(Saved data entries)
----------------------------------------

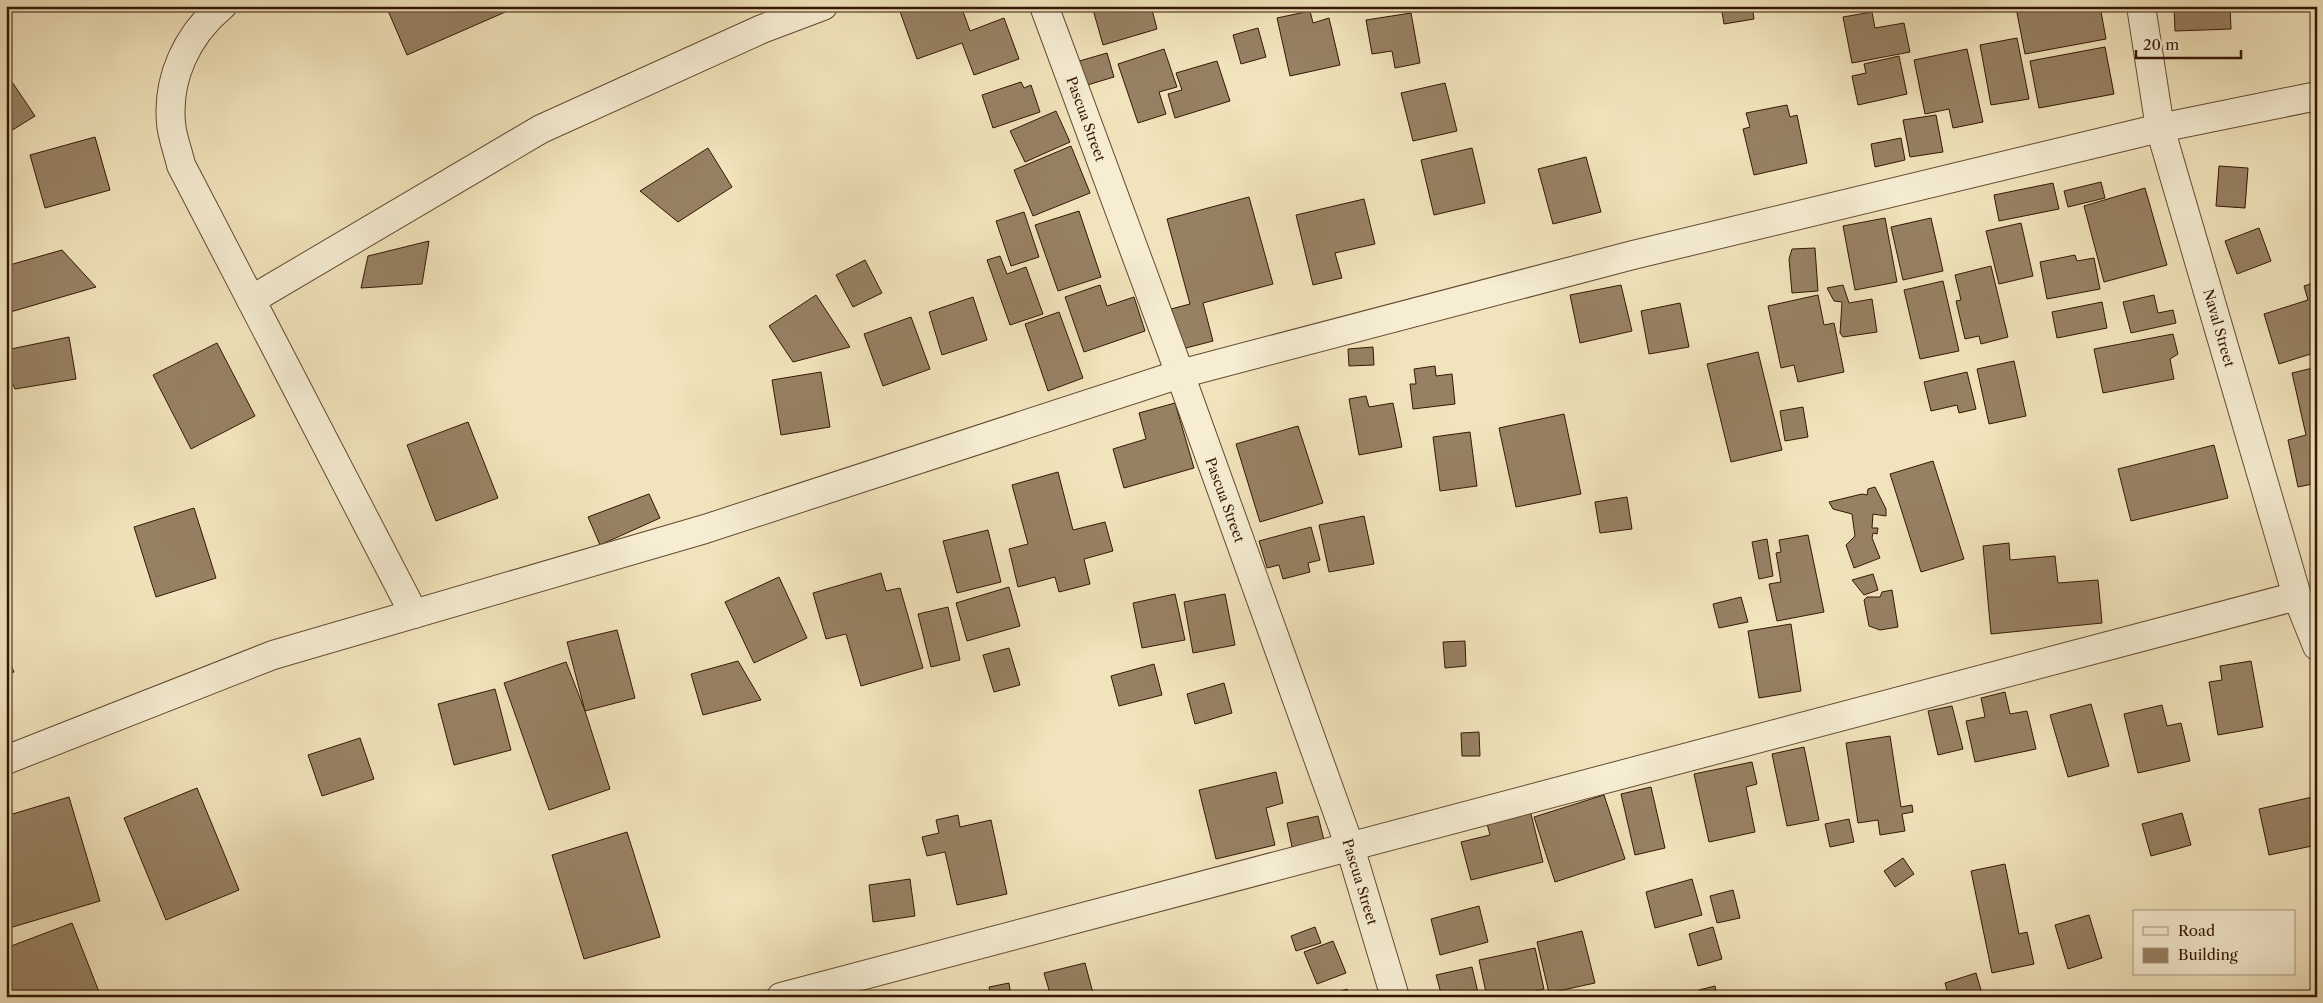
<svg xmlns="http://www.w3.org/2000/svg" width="2323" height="1003" font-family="'Libre Caslon Text',serif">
<rect width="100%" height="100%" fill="#f1e3bb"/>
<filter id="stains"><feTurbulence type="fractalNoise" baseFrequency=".004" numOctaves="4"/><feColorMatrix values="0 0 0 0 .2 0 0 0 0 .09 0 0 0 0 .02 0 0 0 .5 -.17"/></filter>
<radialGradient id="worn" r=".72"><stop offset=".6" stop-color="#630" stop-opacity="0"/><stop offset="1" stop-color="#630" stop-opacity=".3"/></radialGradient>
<g fill="#978163" stroke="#351704">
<path d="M386 6H519L407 55Z"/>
<path d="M898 6H961L970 31 1004 18 1019 59 974 75 962 43 917 59Z"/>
<path d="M1092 6H1151L1157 29 1103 45Z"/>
<path d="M1331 6H1362L1332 11Z"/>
<path d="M1721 6H1752L1754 19 1724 24Z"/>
<path d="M2025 6H2081V9L2100 6 2106 39 2025 54 2016 8Z"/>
<path d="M2174 6H2230L2231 29 2175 31Z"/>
<path d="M1310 11 1313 23 1329 18 1340 65 1290 76 1277 18Z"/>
<path d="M1872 12 1875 28 1904 23 1910 52 1852 63 1843 17Z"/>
<path d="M1411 13 1420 63 1395 68 1392 51 1372 54 1366 20Z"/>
<path d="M1258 28 1266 57 1241 64 1233 35Z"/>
<path d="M2017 38 2029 99 1991 105 1980 45Z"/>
<path d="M2105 47 2114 94 2039 108 2030 61Z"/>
<path d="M1164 49 1177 87 1159 92 1166 114 1138 123 1118 64Z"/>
<path d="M1967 49 1983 122 1953 128 1949 109 1925 114 1914 60Z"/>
<path d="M1107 53 1114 77 1084 86 1076 62Z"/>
<path d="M1899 56 1907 94 1858 105 1852 76 1866 73 1864 64Z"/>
<path d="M1217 61 1230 101 1175 118 1168 94 1182 90 1176 73Z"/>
<path d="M6 73 35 116 6 134Z"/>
<path d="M1021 82 1024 88 1031 85 1040 112 993 128 982 95Z"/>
<path d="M1445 83 1457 131 1413 141 1401 93Z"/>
<path d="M1787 105 1790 117 1797 115 1807 163 1754 175 1743 129 1750 127 1746 113Z"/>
<path d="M1056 111 1070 142 1025 162 1010 131Z"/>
<path d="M1936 115 1943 152 1910 157 1903 120Z"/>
<path d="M95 137 110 190 45 208 30 155Z"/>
<path d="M1901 138 1905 160 1875 167 1871 144Z"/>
<path d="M1071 146 1090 193 1033 216 1014 170Z"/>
<path d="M708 148 732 187 678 222 640 191Z"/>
<path d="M1472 148 1485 203 1434 215 1421 160Z"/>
<path d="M1586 157 1601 212 1553 224 1538 169Z"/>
<path d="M2219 166 2248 168 2245 208 2216 206Z"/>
<path d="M2101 182 2105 198 2068 207 2064 191Z"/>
<path d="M2053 183 2059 209 1999 221 1994 195Z"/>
<path d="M2145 188 2167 265 2104 282 2084 206Z"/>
<path d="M1249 197 1273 284 1203 303 1213 341 1182 349 1171 309 1190 304 1167 219Z"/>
<path d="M1364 199 1375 244 1335 253 1342 278 1313 285 1296 215Z"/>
<path d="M1079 211 1101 277 1058 291 1035 225Z"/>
<path d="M1024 212 1039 257 1011 266 996 221Z"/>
<path d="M1885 218 1897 282 1855 290 1843 226Z"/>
<path d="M1931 218 1943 271 1903 280 1891 227Z"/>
<path d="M2021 223 2033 276 1999 284 1986 231Z"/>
<path d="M2259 228 2271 261 2237 274 2225 241Z"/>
<path d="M429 241 422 284 361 288 368 256Z"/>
<path d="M1815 248 1818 291 1792 293 1789 259 1792 249Z"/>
<path d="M62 250 96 287 7 313 6 266Z"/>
<path d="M2075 255 2077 261 2094 258 2100 289 2047 299 2040 262Z"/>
<path d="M1000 256 1007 274 1026 267 1043 314 1010 325 987 260Z"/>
<path d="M865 260 882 293 853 307 836 275Z"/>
<path d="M1991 266 2008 337 1981 344 1979 336 1965 339 1956 301 1961 300 1955 275Z"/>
<path d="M1943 281 1959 351 1920 359 1904 290Z"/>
<path d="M2317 282V352L2279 364 2264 314 2308 300 2304 286Z"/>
<path d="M1100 285 1107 306 1134 297 1145 331 1084 352 1065 297Z"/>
<path d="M1621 285 1632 331 1580 343 1570 295Z"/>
<path d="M1843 285 1849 303 1872 299 1877 332 1843 337 1840 333 1842 302 1834 301 1827 288Z"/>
<path d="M816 295 850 347 793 362 769 326Z"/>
<path d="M1818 295 1824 325 1834 323 1844 372 1798 382 1794 365 1781 368 1768 306Z"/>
<path d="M2154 295 2158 313 2173 310 2176 323 2131 333 2123 302Z"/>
<path d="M973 297 987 340 942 355 929 312Z"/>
<path d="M2102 302 2107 328 2057 338 2052 312Z"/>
<path d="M1680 303 1689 347 1649 354 1641 311Z"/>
<path d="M1059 312 1083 378 1048 391 1025 324Z"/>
<path d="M911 317 930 369 883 386 864 334Z"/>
<path d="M2173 334 2178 354 2170 359 2174 379 2103 393 2094 349Z"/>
<path d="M69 337 76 379 15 389 6 370V350Z"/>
<path d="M217 343 255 416 191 449 153 375Z"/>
<path d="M1373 347 1374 365 1349 366 1348 349Z"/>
<path d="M1758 352 1782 450 1731 462 1707 364Z"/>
<path d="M2014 361 2026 416 1989 424 1977 369Z"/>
<path d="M1435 366 1436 376 1452 374 1455 404 1413 409 1410 384H1416L1414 369Z"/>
<path d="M2317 367V483L2298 487 2288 440 2306 435 2292 373Z"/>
<path d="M821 372 830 427 781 435 772 380Z"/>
<path d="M1967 372 1976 409 1959 413 1957 405 1931 411 1924 382Z"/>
<path d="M1366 396 1369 407 1393 403 1402 447 1359 455 1349 399Z"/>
<path d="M1175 403 1194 468 1124 488 1113 449 1146 439 1139 413Z"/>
<path d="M1803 407 1808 437 1785 441 1780 411Z"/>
<path d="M1564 414 1581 494 1516 507 1499 428Z"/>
<path d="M468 422 498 498 436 521 407 445Z"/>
<path d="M1298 426 1323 503 1260 522 1236 444Z"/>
<path d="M1470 432 1477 486 1440 491 1433 437Z"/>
<path d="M2214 445 2228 498 2131 521 2118 469Z"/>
<path d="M1933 461 1964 559 1921 572 1890 474Z"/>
<path d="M1058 472 1073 530 1105 522 1113 551 1084 559 1090 584 1059 592 1055 577 1018 587 1009 549 1028 544 1012 485Z"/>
<path d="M1875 487 1886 509V516L1873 514 1872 528H1878L1877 534 1873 533 1872 538 1880 558 1854 568 1846 545 1855 536 1852 514 1833 509 1829 502 1862 494 1867 495 1868 489Z"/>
<path d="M649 494 660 518 600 545 588 517Z"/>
<path d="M1627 497 1632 529 1600 533 1595 502Z"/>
<path d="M194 508 216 578 156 597 134 527Z"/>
<path d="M1364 516 1374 564 1329 572 1319 525Z"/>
<path d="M1311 527 1320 560 1308 563 1310 572 1283 579 1279 565 1267 568 1259 541Z"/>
<path d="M988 530 1001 582 957 593 943 541Z"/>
<path d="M1808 535 1824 612 1777 621 1769 584 1781 582 1776 553 1781 552 1779 540Z"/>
<path d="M1767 539 1773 576 1759 579 1752 542Z"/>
<path d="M2009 543 2010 560 2055 556 2058 583 2098 580 2102 623 1991 634 1983 546Z"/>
<path d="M881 573 886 591 900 588 923 668 861 686 846 634 826 639 813 593Z"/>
<path d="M1873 574 1878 590 1864 595 1852 580Z"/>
<path d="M779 577 807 638 754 663 725 602Z"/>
<path d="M1009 587 1020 626 967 641 956 603Z"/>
<path d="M1892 590 1898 627 1880 630 1869 626 1864 600 1867 597H1880L1882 592Z"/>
<path d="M1175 594 1185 640 1142 648 1133 603Z"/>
<path d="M1225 594 1235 645 1193 653 1184 602Z"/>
<path d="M1741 597 1748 622 1719 628 1713 604Z"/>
<path d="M948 607 960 660 931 667 918 614Z"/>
<path d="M1791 624 1801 691 1759 698 1748 631Z"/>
<path d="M617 630 635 698 585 711 567 642Z"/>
<path d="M1465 641 1466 666 1445 668 1443 642Z"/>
<path d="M1009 648 1020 685 994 692 983 655Z"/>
<path d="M6 655 14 672 6 675Z"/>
<path d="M738 661 761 700 703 715 691 674Z"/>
<path d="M2251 661 2263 727 2218 735 2209 682 2222 680 2220 666Z"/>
<path d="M566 662 585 711 610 789 549 810 504 683Z"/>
<path d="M1154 664 1162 695 1119 706 1111 676Z"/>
<path d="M1224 683 1232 713 1195 724 1187 694Z"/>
<path d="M495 689 511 750 454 765 438 704Z"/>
<path d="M2005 692 2010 714 2027 711 2036 749 1975 762 1966 721 1985 717 1981 698Z"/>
<path d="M2091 704 2109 766 2068 777 2050 715Z"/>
<path d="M2162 705 2167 726 2181 723 2190 761 2138 773 2124 714Z"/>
<path d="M1952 706 1963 749 1938 755 1928 711Z"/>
<path d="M1479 732 1480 756H1462L1461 733Z"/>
<path d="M1890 736 1901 807 1912 805 1913 812 1902 814 1905 831 1880 835 1878 820 1858 823 1846 743Z"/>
<path d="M360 738 374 779 322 796 308 755Z"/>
<path d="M1804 747 1819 820 1787 826 1772 754Z"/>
<path d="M1752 762 1757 784 1746 787 1755 832 1709 842 1694 774Z"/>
<path d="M1276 772 1283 803 1266 808 1275 845 1216 859 1199 790Z"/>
<path d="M1651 787 1665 848 1635 855 1621 794Z"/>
<path d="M197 788 239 890 166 920 124 818Z"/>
<path d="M1604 795 1625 859 1555 882 1534 817Z"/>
<path d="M2317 796V845L2269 855 2259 809Z"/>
<path d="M69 797 100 901 6 929V816Z"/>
<path d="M1529 806 1543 862 1471 880 1461 842 1490 835 1485 816Z"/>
<path d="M2182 813 2191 845 2151 856 2142 824Z"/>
<path d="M958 815 960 827 991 820 1007 894 957 905 945 852 927 856 922 837 939 833 936 820Z"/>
<path d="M1318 816 1324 840 1292 847 1287 823Z"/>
<path d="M1849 819 1854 842 1830 847 1825 824Z"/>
<path d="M627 832 660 937 584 959 552 855Z"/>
<path d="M1903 858 1914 874 1895 887 1884 871Z"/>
<path d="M2005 864 2019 934 2027 932 2034 964 1992 973 1971 871Z"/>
<path d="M910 879 915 916 873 922 869 885Z"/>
<path d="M1692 879 1702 915 1655 928 1646 892Z"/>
<path d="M1733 890 1740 918 1717 923 1710 896Z"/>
<path d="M1479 906 1488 942 1440 955 1431 919Z"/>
<path d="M2089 915 2102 958 2068 969 2055 925Z"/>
<path d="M72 923 101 997H12L6 982V948Z"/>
<path d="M1315 927 1321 943 1296 951 1291 936Z"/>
<path d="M1713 927 1722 959 1698 966 1689 934Z"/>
<path d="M1582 931 1595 983 1549 993 1537 942Z"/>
<path d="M1333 941 1346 973 1317 984 1304 952Z"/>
<path d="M1535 948 1544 989 1510 997H1487L1479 960Z"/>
<path d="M1085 963 1094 997H1051L1044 973Z"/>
<path d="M1472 967 1479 997H1442L1436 975Z"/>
<path d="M1976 973 1983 997H1949L1945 983Z"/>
<path d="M1009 983 1011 997H991L989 987Z"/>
<path d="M1715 986 1717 997H1700L1699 990Z"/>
<path d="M1347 989 1349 997H1325Z"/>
</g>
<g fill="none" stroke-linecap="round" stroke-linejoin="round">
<g stroke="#644a32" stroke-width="30">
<g id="minor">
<path d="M222 6C187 35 167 78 171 123 172 137 178 151 181 165L414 614"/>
<path d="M1044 6 1180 374 1350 847 1395 997"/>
<path d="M2141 6 2160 128 2297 596 2317 646"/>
<path d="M251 300 541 129 762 29 823 6"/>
<path d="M781 997 2297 596"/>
</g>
</g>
<g stroke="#644a32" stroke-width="30">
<path id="tertiary" d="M6 760 273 655 705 529 1180 374 1633 255 2160 128 2317 96"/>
</g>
<use href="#minor" stroke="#f6edd3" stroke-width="28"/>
<use href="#tertiary" stroke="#f6edd3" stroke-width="28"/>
</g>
<g text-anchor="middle" stroke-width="4" stroke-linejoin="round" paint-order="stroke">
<g font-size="14" fill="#351704" stroke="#f6edd3">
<text transform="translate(1086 119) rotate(70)" y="5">Pascua Street</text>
<text transform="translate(2219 328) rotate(74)" y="5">Naval Street</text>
<text transform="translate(1225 500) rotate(70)" y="5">Pascua Street</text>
<text transform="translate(1360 882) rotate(73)" y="5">Pascua Street</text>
</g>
</g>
<rect width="2323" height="1003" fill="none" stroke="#f1e3bb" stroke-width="25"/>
<rect x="8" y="8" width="2308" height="988" fill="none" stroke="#351704" stroke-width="2.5"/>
<rect x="12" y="12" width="2298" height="978" fill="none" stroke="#351704"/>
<rect x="2133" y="910" width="162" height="65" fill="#f6edd3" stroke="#a99780"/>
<rect x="2143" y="927" width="25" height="8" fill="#f6edd3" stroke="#a99780"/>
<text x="2178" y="936" font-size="15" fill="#351704">Road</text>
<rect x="2143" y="948" width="25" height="15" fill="#978163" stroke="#a99780"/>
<text x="2178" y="960" font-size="15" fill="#351704">Building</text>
<path d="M2136 50v8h105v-8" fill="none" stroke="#351704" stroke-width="2.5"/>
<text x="2143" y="50" font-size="15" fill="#351704" stroke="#f6edd3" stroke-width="4" paint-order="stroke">20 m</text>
<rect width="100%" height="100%" filter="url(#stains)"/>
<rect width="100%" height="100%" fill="url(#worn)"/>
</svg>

----------------------------------------

EXERCISE DETAILS
Each line of the data that includes "worn" should be copied.

OUTPUT OF THE EXERCISE
<radialGradient id="worn" r=".72"><stop offset=".6" stop-color="#630" stop-opacity="0"/><stop offset="1" stop-color="#630" stop-opacity=".3"/></radialGradient>
<rect width="100%" height="100%" fill="url(#worn)"/>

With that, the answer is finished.